Duerk believes that being in touch with one’s woundedness is an important part of the healing process. “We place a high importance on being up so feelings of sadness or woundedness get pushed away. If we continually push them away, they will pop up and simply engulf us in perhaps a depression or on the cellular level as a physical malaise,” she says. “If we can realize that our sadness is as natural as our happy times, then we are not afraid of our feelings when they come.”
“A retreat gives women a time to breathe, slow down and be, to let their feelings, which have been suppressed, slowly emerge within a space of trust,” adds Duerk. During Duerk’s retreats other women simply listen silently without interrupting. “Just the depth of this listening alone helps to move a woman just a bit further in her own understanding of where she is in her life. Perhaps she experiences the beginning of healing,” says Duerk.

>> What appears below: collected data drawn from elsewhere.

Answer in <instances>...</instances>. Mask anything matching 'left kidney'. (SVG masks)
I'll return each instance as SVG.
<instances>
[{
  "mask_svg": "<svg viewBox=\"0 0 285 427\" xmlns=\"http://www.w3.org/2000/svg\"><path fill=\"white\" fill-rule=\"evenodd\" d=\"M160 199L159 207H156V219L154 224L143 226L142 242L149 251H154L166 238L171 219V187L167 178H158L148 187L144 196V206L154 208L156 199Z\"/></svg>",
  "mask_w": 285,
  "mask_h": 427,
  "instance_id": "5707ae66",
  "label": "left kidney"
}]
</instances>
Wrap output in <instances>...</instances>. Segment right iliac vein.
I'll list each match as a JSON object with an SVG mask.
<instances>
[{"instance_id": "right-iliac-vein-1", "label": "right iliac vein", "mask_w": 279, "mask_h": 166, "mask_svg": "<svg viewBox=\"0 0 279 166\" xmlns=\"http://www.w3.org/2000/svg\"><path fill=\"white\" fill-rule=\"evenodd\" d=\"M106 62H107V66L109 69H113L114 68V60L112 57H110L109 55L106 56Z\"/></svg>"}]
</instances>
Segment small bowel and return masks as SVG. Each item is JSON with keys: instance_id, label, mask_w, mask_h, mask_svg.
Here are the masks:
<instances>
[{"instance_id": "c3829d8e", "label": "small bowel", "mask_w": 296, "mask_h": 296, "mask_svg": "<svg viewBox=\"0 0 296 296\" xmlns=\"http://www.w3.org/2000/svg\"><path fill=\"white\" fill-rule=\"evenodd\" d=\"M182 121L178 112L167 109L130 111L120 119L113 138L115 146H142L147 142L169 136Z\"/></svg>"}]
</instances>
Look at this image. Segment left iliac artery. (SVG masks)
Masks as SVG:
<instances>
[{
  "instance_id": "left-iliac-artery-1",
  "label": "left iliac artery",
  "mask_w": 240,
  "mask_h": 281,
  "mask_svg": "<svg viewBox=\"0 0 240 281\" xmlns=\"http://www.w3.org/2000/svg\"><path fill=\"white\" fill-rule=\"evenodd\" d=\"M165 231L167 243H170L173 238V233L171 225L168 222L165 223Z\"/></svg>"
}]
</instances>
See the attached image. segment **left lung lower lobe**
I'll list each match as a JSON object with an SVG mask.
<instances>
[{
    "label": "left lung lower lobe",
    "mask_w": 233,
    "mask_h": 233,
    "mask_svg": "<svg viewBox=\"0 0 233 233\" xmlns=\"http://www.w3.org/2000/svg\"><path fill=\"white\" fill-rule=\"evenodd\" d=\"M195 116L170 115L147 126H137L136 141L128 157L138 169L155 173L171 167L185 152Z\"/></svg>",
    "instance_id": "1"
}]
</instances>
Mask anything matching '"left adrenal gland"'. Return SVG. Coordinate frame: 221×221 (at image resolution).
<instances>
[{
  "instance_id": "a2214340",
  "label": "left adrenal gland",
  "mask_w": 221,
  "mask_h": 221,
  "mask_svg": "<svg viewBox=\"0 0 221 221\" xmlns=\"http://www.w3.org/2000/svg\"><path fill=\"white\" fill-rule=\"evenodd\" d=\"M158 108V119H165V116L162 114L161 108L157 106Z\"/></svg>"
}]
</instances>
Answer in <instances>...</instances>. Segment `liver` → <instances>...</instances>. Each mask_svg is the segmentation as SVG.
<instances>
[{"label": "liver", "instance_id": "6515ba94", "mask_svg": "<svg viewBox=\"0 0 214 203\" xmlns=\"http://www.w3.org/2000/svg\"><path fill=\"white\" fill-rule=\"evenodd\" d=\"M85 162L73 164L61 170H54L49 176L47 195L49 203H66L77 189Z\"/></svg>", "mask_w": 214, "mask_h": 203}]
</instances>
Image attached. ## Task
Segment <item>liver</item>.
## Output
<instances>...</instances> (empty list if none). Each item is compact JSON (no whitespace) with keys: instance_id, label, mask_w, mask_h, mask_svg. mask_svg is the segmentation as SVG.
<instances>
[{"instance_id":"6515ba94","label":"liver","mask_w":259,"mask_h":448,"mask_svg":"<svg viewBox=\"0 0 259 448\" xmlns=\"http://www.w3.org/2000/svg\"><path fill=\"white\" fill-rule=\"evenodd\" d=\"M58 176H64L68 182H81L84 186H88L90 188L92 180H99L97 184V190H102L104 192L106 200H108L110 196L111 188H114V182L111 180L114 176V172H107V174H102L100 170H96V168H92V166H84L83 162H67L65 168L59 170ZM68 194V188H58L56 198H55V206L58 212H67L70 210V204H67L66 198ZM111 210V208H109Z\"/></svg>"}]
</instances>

What if a woman comes to a retreat and doesn’t know what she wishes to speak? “Then listening to the other women often helps clarify what her feelings are; perhaps something ignored or suppressed within her will respond, just to the feeling of quietness and space; or perhaps something that was left behind and pressed down is remembered when another woman speaks of something somehow similar that might have happened to her.”
Duerk incorporates many techniques into her retreats, including walking, writing, guided meditation, music, drawing, meditative drumming, singing (often without words) and solitude in nature.
“A retreat is a gift to any woman who is struggling to own herself,” says Duerk.
To register for the retreat or for more information, call 928-254-1897 or visit
www.awomansway.com. The retreat fee is $575. The evening at the Sedona Creative Life Center is $12 and registration is at the door.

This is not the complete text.